5. Integration and audit readiness (weeks 8–10)
Consolidated the three management systems into a single audit-ready structure. Conducted an integrated internal audit. Prepared the evidence pack for the health system’s vendor assessment — structured to answer all three sets of requirements from a single document set.
Results
All three frameworks delivered in 10 weeks — Essential Eight ML2, ISO 27701, and ISO 42001 — in an integrated management system that answered the procurement team’s requirements without multiple rounds of back-and-forth.

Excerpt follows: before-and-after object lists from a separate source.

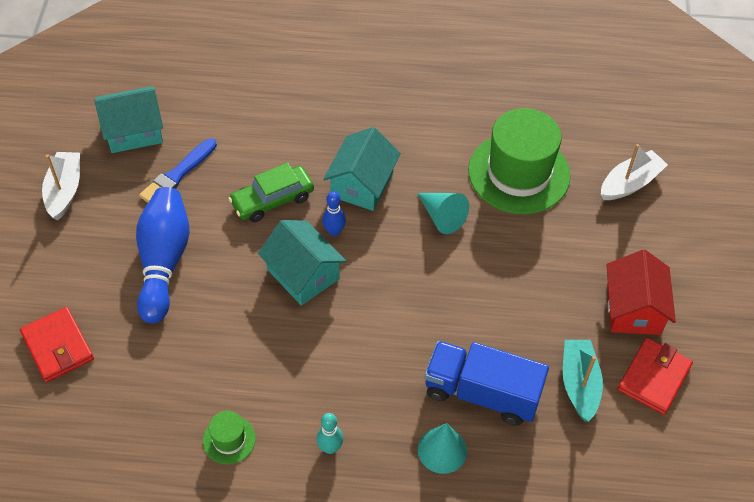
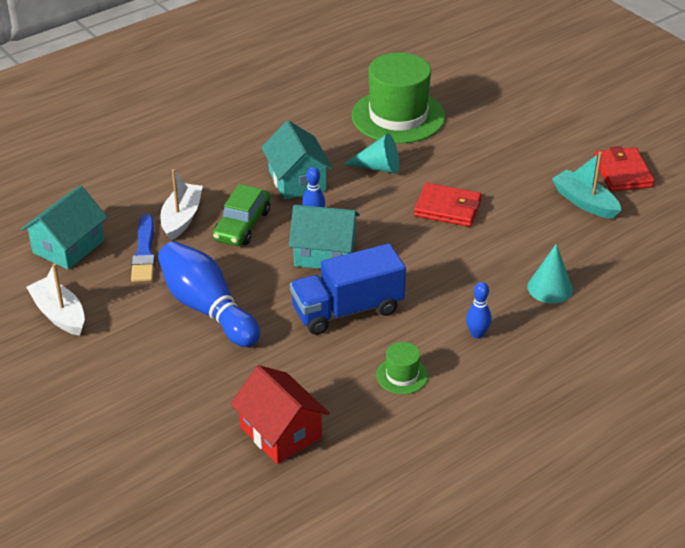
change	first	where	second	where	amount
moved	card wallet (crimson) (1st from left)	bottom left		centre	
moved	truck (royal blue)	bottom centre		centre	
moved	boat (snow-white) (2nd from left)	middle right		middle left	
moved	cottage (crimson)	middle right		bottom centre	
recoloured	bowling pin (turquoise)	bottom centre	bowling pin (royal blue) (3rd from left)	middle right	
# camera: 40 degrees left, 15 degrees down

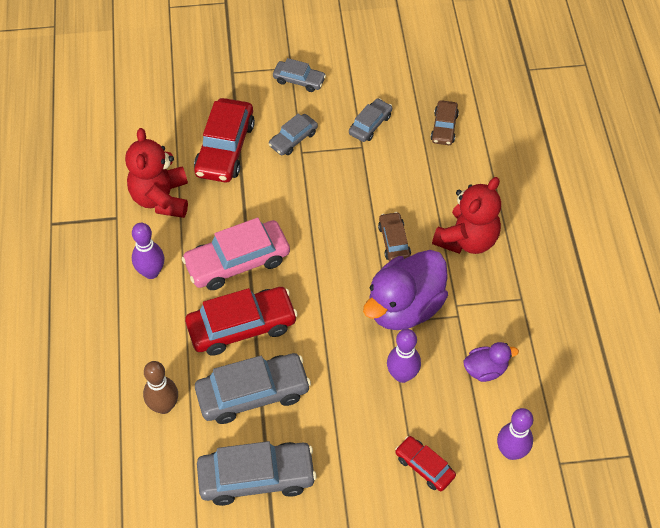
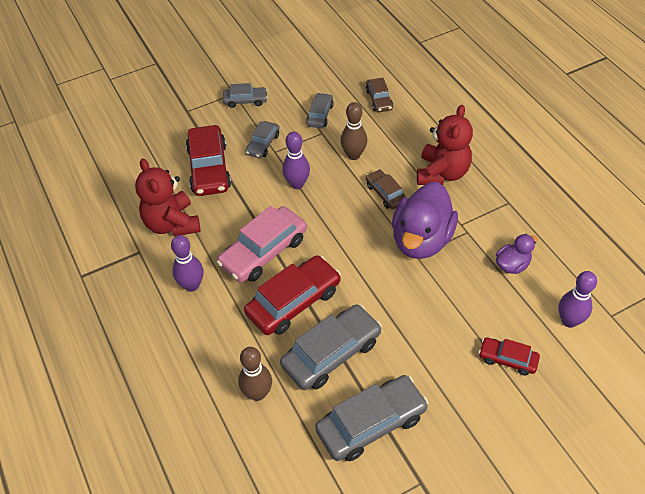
change	first	where	second	where	amount
added			bowling pin (brown) (2nd from left)	top centre	
moved	bowling pin (violet) (2nd from left)	bottom centre		top centre	
# camera: 20 degrees left, 5 degrees down

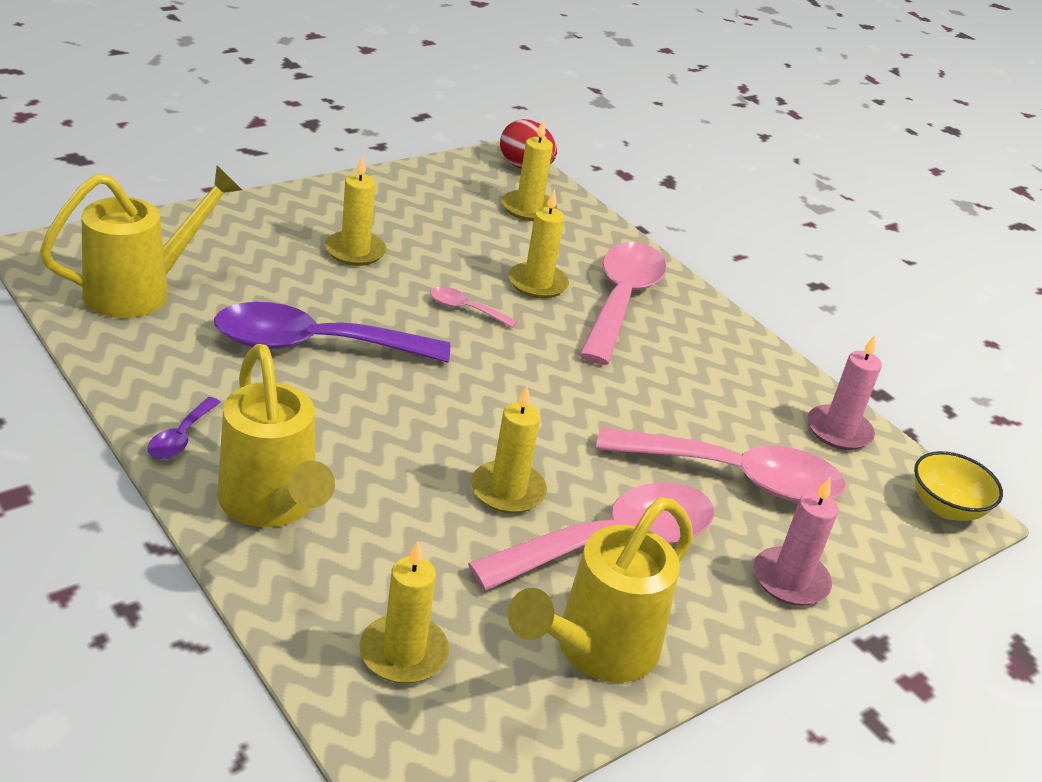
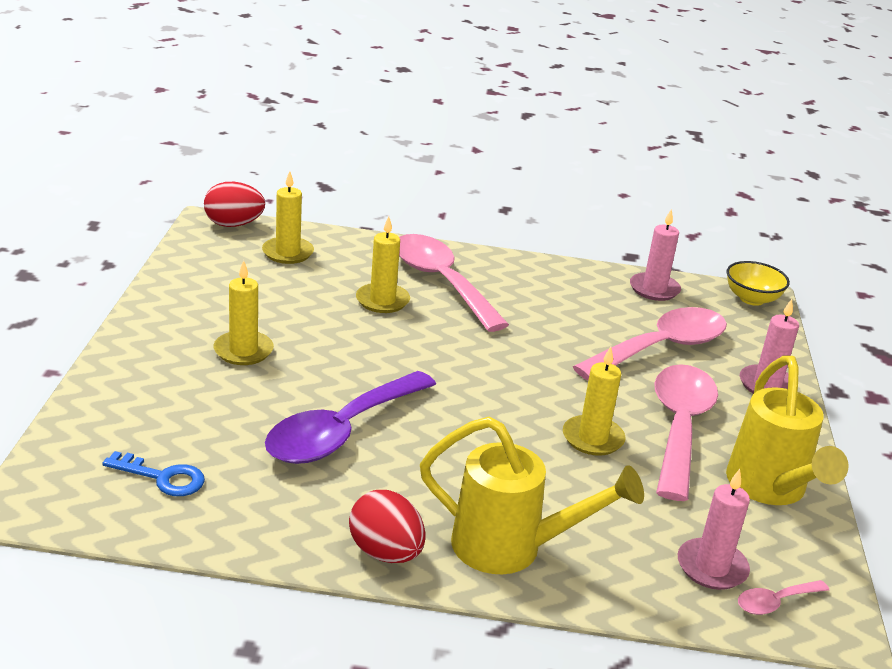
change	first	where	second	where	amount
moved	tablespoon (pink) (1st from left in the first image)	centre	tablespoon (pink) (4th from left)	bottom right	
replaced	watering can (yellow) (1st from left)	top left	latchkey (royal blue)	bottom left	
replaced	tablespoon (violet) (1st from left)	middle left	egg (crimson) (2nd from left)	bottom centre	
recoloured	wax candle (yellow) (2nd from left)	bottom centre	wax candle (pink) (2nd from left)	bottom right	
# camera: 45 degrees left, 5 degrees down

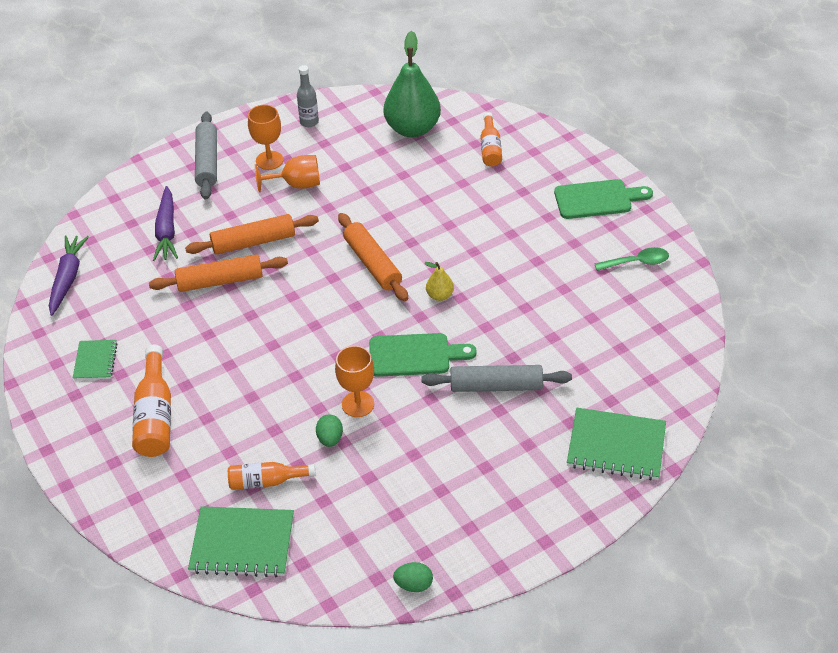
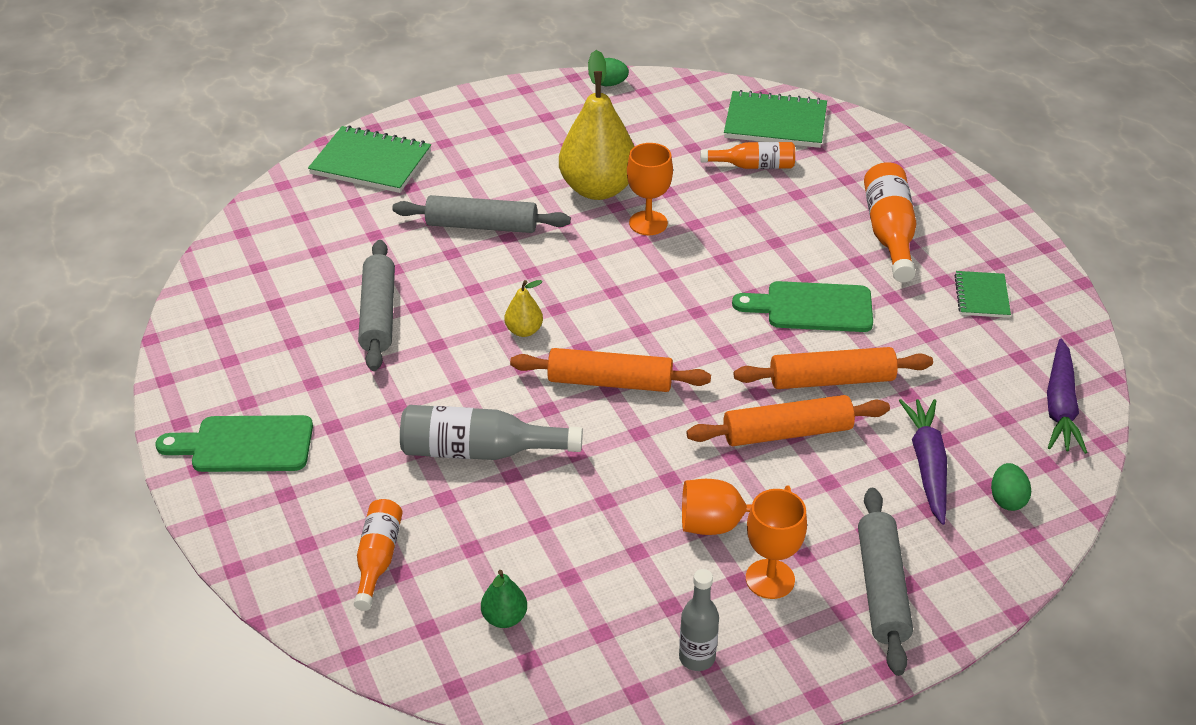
change	first	where	second	where	amount
removed	tablespoon (leaf-green)	middle right			
added			rolling pin (gray) (1st from left)	middle left	
added			drink bottle (gray) (1st from left)	centre	
added			toy pear (yellow) (2nd from left)	top centre	
moved	egg (leaf-green) (1st from left in the first image)	centre	egg (leaf-green) (2nd from left)	bottom right	
moved	cutting board (leaf-green) (1st from left in the first image)	centre	cutting board (leaf-green) (2nd from left)	middle right	
turned	rolling pin (orange-coloured) (3rd from left in the first image)	centre	rolling pin (orange-coloured) (1st from left)	centre	60 degrees counterclockwise
resized	toy pear (leaf-green)	top centre		bottom centre	x0.44
# camera: 175 degrees left, 5 degrees down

The enterprise health system contract proceeded to execution. Additional outcomes:
- The governance infrastructure could be maintained by a lean team without ongoing external dependency — all evidence automated in Microsoft 365
- The integrated management system was structured to scale as new AI models were deployed and the client base grew
- The AI risk assessment process identified one model feature requiring additional clinical oversight controls before deployment — caught during the governance programme, not after a procurement query
Key Deliverables
- Integrated management system scope, policy hierarchy, and governance cadence
- Essential Eight ML2 evidence packs across all eight controls, indexed against ASD criteria
- AI model inventory, risk and impact assessments, and oversight framework
- DPIA for high-risk AI-assisted clinical processing
- ROPA covering all personal information processing activities
- Data rights workflow in Microsoft 365
- Third-party privacy risk assessments for critical data processors
- Integrated internal audit report covering all three frameworks
- Vendor assessment evidence pack structured for health system procurement review
The Bottom Line
Enterprise health system procurement doesn’t wait for vendors to mature their governance programmes sequentially. When three framework requirements arrive simultaneously, the only viable response is an integrated programme that builds the shared infrastructure once and lets each framework draw from it.
10 weeks. From zero. No existing tools replaced, no team disruption beyond what was necessary — and three enterprise framework requirements answered with a single, coherent governance posture.